MY BOY! I’ve been playing Roy since the Melee days, and he’s never gotten his proper dues. “He’s just Marth but worse.” “His sweet spots are terrible.”

But a new game means a new engine, and it feels like this engine was built around Roy. In retrospect, honestly, it feels like Roy was an Ultimate character stuck in Smash 4. They finally fixed all his weird frame data and it shows. There’s no wonder they call Roy a lion because Ultimate Roy is a beast. His pressure is unreal, his damage is next level, and he has options for pretty much everything. This man is doing kill damage at 60% for some characters! I feel like a God! Literally the only thing holding him back is his mediocre recovery, but doing that will require you to get Roy off the platform first. And if he’s running towards you, that probably isn’t happening. It’s the Roy Boys’ time to shine!


Don’t let her cuteness fool you – Pichu is a nightmare to deal with. I would never call myself skilled at Smash Bros, but when I pick up Pichu, I certainly feel like it. She has combos for days, and they’re all so easy to pull off. Her thunder being able to spike is so strong for the edge game, and she can use it to kill at higher %s. PLUS she can combo into that! The Ultimate engine benefits faster characters, and with Pichu as one of the fastest in the game, I’d be scared of her if I saw her online. 

Young Link

There are a lot of Links in Smash Bros, but Young Link is the one to pick. While I mained Toon Link in Brawl, and Just Link in 64, neither can match Y!Link. That’s because he does what the other Links do, but like…50x faster. This little kid scurries around the stage like someone dumped a bunch of sugar in his Lon Lon Milk. He can combo his arrows into each other! His mix-ups are strong because of all of his projectile options, and he can throw out some ridiculous kills. Plus his down-air spike…so satisfying when you manage to land it. 

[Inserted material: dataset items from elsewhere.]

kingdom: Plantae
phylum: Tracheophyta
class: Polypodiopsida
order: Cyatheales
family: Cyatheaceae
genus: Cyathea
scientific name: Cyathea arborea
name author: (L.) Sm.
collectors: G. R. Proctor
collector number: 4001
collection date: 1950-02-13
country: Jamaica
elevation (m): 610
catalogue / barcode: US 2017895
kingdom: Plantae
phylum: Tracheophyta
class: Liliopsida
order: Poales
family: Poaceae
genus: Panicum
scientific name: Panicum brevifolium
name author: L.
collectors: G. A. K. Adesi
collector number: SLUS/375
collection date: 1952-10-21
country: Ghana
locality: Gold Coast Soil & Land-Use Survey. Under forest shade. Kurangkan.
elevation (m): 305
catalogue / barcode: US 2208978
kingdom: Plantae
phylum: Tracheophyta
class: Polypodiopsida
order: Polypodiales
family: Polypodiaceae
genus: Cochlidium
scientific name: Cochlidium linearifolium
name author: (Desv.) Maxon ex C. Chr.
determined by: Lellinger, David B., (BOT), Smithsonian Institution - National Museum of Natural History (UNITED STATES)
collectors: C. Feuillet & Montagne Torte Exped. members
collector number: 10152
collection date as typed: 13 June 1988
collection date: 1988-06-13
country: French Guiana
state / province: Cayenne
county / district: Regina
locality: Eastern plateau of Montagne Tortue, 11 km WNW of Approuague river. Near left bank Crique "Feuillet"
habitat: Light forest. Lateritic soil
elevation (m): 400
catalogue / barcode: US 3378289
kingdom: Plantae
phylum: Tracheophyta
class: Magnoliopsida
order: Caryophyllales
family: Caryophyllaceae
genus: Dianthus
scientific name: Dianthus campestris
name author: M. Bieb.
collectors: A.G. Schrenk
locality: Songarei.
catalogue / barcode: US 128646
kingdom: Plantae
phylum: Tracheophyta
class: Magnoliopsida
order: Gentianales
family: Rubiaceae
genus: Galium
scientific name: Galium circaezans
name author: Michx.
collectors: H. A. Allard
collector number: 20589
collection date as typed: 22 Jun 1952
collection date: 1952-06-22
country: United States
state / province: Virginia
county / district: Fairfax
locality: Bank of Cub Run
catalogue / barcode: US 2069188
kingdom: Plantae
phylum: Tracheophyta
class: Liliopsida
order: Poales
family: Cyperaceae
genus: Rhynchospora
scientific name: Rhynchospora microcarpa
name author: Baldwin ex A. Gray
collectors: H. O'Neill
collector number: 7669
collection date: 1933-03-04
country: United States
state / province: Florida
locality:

I had a feeling I was going to like Inkling the minute I used her, and I was right. I tend to lean towards the speedier characters, and Inkling definitely fits that bill. She’s kind of like Y!Link in that she’s speedy and has a ton of options for different scenarios. Her ink takes a bit to get used to, and it can spell trouble for her if she’s run out, but she makes up for it in the damage that she can build up. Her roller is super fun to use, and canceling out of it for a smash attack after trapping somebody is truly revenge for all those who doubted the weapon in Splatoon. 

If you don’t shout woomy after you take a stock you’re a cop though.

That’s everyone I’ve played the most so far, and who I’d put into my “team” if we were doing a 5v5 Squad Strike, I guess. There are a few others I put a bit of time into, but not enough to make any definitive judgments (Isabelle looks like she’ll be horrifying to fight against, however). Obviously, things could change, both in terms of characters I play and ones that seem good but end up being bad, or vice versa. Assuming I keep playing Ultimate, I’ll update you on anything new I find interesting!